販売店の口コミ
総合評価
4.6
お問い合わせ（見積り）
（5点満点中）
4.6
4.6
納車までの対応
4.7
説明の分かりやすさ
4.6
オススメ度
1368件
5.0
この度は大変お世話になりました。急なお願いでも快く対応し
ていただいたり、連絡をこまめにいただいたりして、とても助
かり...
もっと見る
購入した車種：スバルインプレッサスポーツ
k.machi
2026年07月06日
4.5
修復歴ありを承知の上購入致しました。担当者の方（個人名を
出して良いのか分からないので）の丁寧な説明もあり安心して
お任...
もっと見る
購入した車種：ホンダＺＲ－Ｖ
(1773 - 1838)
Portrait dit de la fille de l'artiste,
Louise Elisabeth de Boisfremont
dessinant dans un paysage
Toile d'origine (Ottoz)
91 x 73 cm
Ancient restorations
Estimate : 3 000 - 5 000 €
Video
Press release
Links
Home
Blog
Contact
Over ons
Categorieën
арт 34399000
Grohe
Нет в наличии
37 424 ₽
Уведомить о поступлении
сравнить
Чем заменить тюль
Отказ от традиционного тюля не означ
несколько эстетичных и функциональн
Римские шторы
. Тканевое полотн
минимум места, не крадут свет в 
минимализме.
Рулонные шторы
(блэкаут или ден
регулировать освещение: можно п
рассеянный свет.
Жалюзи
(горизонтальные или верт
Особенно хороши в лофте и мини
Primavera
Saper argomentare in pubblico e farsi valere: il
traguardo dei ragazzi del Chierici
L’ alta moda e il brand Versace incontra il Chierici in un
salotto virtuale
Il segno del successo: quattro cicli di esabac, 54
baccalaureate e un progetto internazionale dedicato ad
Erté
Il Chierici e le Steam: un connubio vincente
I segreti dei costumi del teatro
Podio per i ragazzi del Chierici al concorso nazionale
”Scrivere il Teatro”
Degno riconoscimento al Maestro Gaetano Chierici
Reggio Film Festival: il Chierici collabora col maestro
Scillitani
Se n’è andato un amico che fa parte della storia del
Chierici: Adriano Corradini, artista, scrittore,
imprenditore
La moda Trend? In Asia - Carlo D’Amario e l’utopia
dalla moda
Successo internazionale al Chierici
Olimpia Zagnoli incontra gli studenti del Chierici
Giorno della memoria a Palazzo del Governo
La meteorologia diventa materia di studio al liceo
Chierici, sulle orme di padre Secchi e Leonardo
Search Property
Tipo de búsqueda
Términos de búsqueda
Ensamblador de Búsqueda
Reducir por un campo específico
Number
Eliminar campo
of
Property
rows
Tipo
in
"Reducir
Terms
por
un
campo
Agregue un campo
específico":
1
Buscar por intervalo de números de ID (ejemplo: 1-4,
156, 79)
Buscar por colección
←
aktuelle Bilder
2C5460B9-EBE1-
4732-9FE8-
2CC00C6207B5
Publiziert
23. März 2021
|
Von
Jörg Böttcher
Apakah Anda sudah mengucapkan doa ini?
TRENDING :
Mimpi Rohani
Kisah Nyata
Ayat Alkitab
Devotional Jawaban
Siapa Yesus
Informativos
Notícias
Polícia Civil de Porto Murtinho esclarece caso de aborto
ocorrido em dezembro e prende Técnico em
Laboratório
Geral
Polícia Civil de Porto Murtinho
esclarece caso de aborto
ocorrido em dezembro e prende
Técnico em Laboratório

----

Exercise instructions:
Find the line with "この度は大変お世話になりました。急なお願いでも快く対応し" in the material above. Reproduce it and each line after it up to and including the line with "минимум места, не крадут свет в".

The answer:
この度は大変お世話になりました。急なお願いでも快く対応し
ていただいたり、連絡をこまめにいただいたりして、とても助
かり...
もっと見る
購入した車種：スバルインプレッサスポーツ
k.machi
2026年07月06日
4.5
修復歴ありを承知の上購入致しました。担当者の方（個人名を
出して良いのか分からないので）の丁寧な説明もあり安心して
お任...
もっと見る
購入した車種：ホンダＺＲ－Ｖ
(1773 - 1838)
Portrait dit de la fille de l'artiste,
Louise Elisabeth de Boisfremont
dessinant dans un paysage
Toile d'origine (Ottoz)
91 x 73 cm
Ancient restorations
Estimate : 3 000 - 5 000 €
Video
Press release
Links
Home
Blog
Contact
Over ons
Categorieën
арт 34399000
Grohe
Нет в наличии
37 424 ₽
Уведомить о поступлении
сравнить
Чем заменить тюль
Отказ от традиционного тюля не означ
несколько эстетичных и функциональн
Римские шторы
. Тканевое полотн
минимум места, не крадут свет в 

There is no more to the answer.